Runtime configuration
App settings are environment variables exposed to the application. Connection strings are stored separately in the App Service configuration surface. Both can be changed without rebuilding the application package. For slot-based deployments, some settings can be marked as slot settings so they remain with the slot during swaps. This is critical for values like database connection strings, feature flags, and external service endpoints.
Portal path: App Service > Configuration > Application settings for app settings and connection strings. App Service > Identity enables system-assigned or user-assigned managed identity. App Service > Deployment Center configures deployment source. App Service > Log stream and App Service logs help troubleshoot startup and runtime failures.
CLI examples:
az webapp config appsettings set \
--resource-group rg-web \
--name exam-web-prod \
--settings ENVIRONMENT=prod API_BASE_URL=https://api.contoso.com
az webapp identity assign \
--resource-group rg-web \
--name exam-web-prod
For custom containers, the container must listen on the expected port. If the app starts but App Service cannot reach it, configure the port setting expected by the platform, commonly through app settings such as WEBSITES_PORT for Linux custom containers when needed. Always inspect container logs before changing DNS or certificates.
Portal and CLI choice
Use the portal for one-off setup, certificate binding, identity confirmation, log streaming, and visual scale configuration. Use CLI, ARM, or Bicep for repeatable plan creation, app settings, and deployment automation. AZ-104 includes interpretation tasks, so you should understand what commands change.
Example interpretation: az webapp config appsettings set does not scale the app. It updates environment variables. az appservice plan update --sku P1v3 changes the plan tier. az webapp deployment slot swap swaps slots. az webapp config container set changes container settings.
Troubleshooting runtime failures
Use this sequence:
- Confirm the App Service plan is running and not exhausted.
- Confirm the app runtime stack or container image matches the application.
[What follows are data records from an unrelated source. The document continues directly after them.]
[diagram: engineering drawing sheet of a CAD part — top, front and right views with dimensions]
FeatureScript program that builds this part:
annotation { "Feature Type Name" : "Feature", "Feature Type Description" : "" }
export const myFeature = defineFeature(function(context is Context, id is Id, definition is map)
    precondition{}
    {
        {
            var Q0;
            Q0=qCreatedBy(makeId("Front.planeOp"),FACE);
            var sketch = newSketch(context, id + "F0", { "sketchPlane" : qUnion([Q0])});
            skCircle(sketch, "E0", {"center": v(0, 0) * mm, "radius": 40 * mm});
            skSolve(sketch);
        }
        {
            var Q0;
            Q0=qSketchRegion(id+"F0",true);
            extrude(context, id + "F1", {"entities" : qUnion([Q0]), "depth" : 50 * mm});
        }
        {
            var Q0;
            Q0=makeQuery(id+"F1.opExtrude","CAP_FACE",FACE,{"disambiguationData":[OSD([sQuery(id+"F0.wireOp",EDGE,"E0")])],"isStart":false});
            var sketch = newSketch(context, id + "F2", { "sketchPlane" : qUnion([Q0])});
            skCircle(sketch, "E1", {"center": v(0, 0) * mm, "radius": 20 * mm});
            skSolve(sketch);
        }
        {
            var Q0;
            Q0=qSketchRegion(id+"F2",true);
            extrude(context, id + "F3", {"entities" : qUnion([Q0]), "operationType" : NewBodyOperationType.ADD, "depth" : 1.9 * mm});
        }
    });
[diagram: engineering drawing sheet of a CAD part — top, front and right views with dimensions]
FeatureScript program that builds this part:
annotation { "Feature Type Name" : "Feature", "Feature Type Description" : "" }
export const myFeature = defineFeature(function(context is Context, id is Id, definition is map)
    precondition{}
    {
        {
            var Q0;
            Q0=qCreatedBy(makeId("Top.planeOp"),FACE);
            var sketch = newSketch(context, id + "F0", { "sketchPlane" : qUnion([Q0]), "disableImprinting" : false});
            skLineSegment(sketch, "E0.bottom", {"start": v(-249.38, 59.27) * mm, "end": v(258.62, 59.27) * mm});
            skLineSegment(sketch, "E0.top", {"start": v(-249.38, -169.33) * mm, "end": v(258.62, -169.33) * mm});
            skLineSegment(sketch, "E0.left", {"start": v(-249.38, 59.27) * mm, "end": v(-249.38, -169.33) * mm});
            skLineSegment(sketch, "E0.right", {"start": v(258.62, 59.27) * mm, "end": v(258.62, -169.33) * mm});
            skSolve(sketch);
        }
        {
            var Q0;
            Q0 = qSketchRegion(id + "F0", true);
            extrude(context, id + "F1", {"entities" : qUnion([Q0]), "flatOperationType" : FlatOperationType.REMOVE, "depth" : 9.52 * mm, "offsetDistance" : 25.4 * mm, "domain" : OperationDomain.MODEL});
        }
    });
- Confirm app settings and connection strings are present.
- Confirm managed identity has required permissions to dependencies.
- Confirm the app listens on the expected port.
- Use logs before making infrastructure changes.
If a web app cannot access Key Vault, changing the App Service plan size is rarely the first fix. Check managed identity, Key Vault access model, RBAC or access policy, firewall, and private endpoint/DNS if used. If a web app returns 502 after a custom container deployment, check startup logs, image pull success, exposed port, and health behavior.
Exam traps
Do not confuse App Service plan region with app code location. Apps in a plan run where the plan is located. Do not create a Windows plan for a Linux container app or assume you can mix Windows and Linux apps freely in the same plan. OS type is a plan-level decision.
Do not assume every App Service feature exists in Free or Shared tiers. Do not place unrelated high-traffic production apps into the same plan without considering resource contention. Do not store secrets in source code because App Service offers configuration, managed identities, and integration with secret stores.
The most reliable mental model is: plan equals workers and tier; app equals runtime and behavior; slot equals alternate deployment surface for the same app; deployment source equals how code or images arrive.
Several web apps in the same App Service plan all slow down when one app receives heavy traffic. What is the most relevant architectural fact?
Which App Service setting is configured on the app rather than the App Service plan?
A Linux custom container app starts but App Service cannot route traffic to the application. Which item should be checked early?